Pillow talk: The cost and benefits of sleeping pills

Swallow a pill, succumb to sleep. If you're a chronic or occasional insomniac, it sounds too good to be true — and it usually is. While sleeping pills do help many occasional users get a little extra shut-eye (the operative word is little), others find their side effects worse than losing sleep.

Pillow talk: Costs and benefits of using sleeping pills

Understanding addiction

Yes, they are known to be psychologically, not physically, addictive. Clinical studies — many of which are admittedly short, lasting only several months at the longest — show that sleeping pills are generally not physically addictive.

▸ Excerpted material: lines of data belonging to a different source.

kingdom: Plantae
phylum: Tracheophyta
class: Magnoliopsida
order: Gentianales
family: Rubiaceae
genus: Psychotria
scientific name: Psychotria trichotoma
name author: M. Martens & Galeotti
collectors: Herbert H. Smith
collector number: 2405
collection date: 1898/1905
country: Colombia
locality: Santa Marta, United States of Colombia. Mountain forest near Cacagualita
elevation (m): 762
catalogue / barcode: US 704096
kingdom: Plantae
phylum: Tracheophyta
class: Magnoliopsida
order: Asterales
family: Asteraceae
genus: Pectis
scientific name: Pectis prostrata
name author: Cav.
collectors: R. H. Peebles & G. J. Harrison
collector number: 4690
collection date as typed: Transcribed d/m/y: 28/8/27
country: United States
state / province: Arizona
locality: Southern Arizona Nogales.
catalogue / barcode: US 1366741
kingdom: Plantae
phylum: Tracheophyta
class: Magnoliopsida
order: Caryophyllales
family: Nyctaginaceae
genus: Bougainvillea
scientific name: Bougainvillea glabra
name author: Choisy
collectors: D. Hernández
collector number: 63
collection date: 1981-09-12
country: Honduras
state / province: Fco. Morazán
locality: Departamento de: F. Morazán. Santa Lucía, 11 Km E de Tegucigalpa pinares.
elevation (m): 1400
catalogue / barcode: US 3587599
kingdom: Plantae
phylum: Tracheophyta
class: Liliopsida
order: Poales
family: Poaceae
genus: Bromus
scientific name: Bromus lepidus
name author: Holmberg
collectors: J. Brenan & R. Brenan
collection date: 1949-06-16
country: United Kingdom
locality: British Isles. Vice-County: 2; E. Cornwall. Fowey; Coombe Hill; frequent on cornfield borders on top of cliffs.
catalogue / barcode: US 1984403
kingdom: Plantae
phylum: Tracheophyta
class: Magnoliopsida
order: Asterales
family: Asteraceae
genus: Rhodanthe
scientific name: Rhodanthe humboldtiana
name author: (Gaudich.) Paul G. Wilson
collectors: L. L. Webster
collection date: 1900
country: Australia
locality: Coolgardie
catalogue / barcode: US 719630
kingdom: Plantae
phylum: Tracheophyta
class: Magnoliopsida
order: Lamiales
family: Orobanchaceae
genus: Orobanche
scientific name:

  • Your body doesn't crave them the way a junkie craves the next fix. Most doctors' experiences with the drugs show this as well.
  • Sleeping pills can, however, be very psychologically additive, says Dr. Karl Doghramji, a sleep expert at Thomas Jefferson University in Philadelphia. "All of these sleeping medications can cause rebound insomnia," he explains. In other words, if you take the drug for too many days in a row, it may be even harder to fall asleep when you stop.

Rebound insomnia can lead people to continually experiment with new drugs and dosages as their insomnia persists. Interestingly, the condition is more likely in people who take sleeping pills with short half-lives.

Dangers associated with sleeping pills

As with any medication, there are risks involved, especially for the elderly and for those who are seriously ill. It's rare, but sleeping pills can put these vulnerable folks into a deep sleep — permanently." Most sleeping pills have the possibility of causing respiratory suppression," explains Dr. Doghramji.

Beware: In plain English, enough of the drug will cause you to stop breathing. Many varieties of sleeping pills contain a benzodiazepine, a drug that depresses your central nervous system. Frail people who aren't in good health can be especially susceptible to the drug's sedating effects, and their central nervous systems may shut down.

As long as a person doesn't overdose on sleeping pills, the risk of respiratory suppression is usually a worry only for elderly or extremely sick people who are already in a weakened state. They should take sleep aids only under a doctor's strict supervision.